- [Your objective]: Return every entry exactly as written, with the pictures removed.

---*---

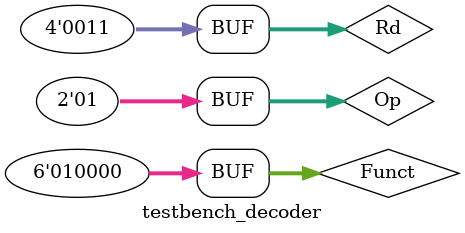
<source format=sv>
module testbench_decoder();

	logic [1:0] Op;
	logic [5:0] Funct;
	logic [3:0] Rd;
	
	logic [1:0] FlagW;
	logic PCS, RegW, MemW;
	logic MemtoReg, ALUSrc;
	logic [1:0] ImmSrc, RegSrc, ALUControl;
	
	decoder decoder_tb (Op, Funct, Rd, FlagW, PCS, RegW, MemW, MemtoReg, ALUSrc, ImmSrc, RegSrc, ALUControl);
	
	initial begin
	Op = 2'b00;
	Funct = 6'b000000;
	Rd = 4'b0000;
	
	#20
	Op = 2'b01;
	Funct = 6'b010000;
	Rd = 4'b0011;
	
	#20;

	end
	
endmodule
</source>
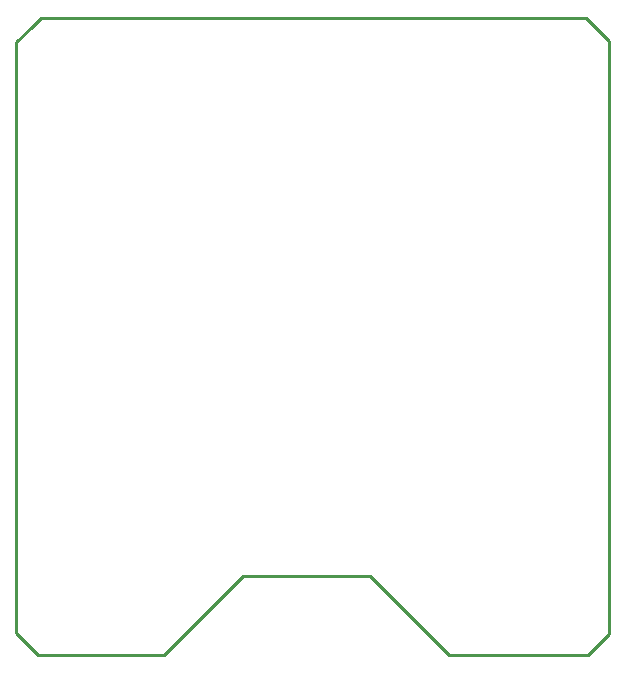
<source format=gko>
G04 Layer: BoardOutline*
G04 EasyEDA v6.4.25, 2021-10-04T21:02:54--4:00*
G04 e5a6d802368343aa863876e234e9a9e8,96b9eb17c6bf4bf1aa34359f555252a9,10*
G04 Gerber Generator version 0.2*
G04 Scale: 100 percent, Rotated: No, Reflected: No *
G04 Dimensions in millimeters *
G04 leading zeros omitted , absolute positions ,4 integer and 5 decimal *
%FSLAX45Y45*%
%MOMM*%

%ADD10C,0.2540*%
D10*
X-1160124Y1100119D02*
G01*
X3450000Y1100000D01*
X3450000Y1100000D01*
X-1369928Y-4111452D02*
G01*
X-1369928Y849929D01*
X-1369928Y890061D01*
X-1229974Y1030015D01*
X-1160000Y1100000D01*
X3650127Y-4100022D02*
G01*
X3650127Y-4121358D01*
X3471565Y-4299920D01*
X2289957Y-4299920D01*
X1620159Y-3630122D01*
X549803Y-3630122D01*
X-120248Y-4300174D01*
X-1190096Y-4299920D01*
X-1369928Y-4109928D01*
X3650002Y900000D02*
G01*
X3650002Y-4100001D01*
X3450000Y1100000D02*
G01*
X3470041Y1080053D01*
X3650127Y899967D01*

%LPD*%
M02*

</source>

---*---

- [Exercise result]:
<source format=sv>
module testbench_decoder();

	logic [1:0] Op;
	logic [5:0] Funct;
	logic [3:0] Rd;
	
	logic [1:0] FlagW;
	logic PCS, RegW, MemW;
	logic MemtoReg, ALUSrc;
	logic [1:0] ImmSrc, RegSrc, ALUControl;
	
	decoder decoder_tb (Op, Funct, Rd, FlagW, PCS, RegW, MemW, MemtoReg, ALUSrc, ImmSrc, RegSrc, ALUControl);
	
	initial begin
	Op = 2'b00;
	Funct = 6'b000000;
	Rd = 4'b0000;
	
	#20
	Op = 2'b01;
	Funct = 6'b010000;
	Rd = 4'b0011;
	
	#20;

	end
	
endmodule
</source>
<source format=gko>
G04 Layer: BoardOutline*
G04 EasyEDA v6.4.25, 2021-10-04T21:02:54--4:00*
G04 e5a6d802368343aa863876e234e9a9e8,96b9eb17c6bf4bf1aa34359f555252a9,10*
G04 Gerber Generator version 0.2*
G04 Scale: 100 percent, Rotated: No, Reflected: No *
G04 Dimensions in millimeters *
G04 leading zeros omitted , absolute positions ,4 integer and 5 decimal *
%FSLAX45Y45*%
%MOMM*%

%ADD10C,0.2540*%
D10*
X-1160124Y1100119D02*
G01*
X3450000Y1100000D01*
X3450000Y1100000D01*
X-1369928Y-4111452D02*
G01*
X-1369928Y849929D01*
X-1369928Y890061D01*
X-1229974Y1030015D01*
X-1160000Y1100000D01*
X3650127Y-4100022D02*
G01*
X3650127Y-4121358D01*
X3471565Y-4299920D01*
X2289957Y-4299920D01*
X1620159Y-3630122D01*
X549803Y-3630122D01*
X-120248Y-4300174D01*
X-1190096Y-4299920D01*
X-1369928Y-4109928D01*
X3650002Y900000D02*
G01*
X3650002Y-4100001D01*
X3450000Y1100000D02*
G01*
X3470041Y1080053D01*
X3650127Y899967D01*

%LPD*%
M02*

</source>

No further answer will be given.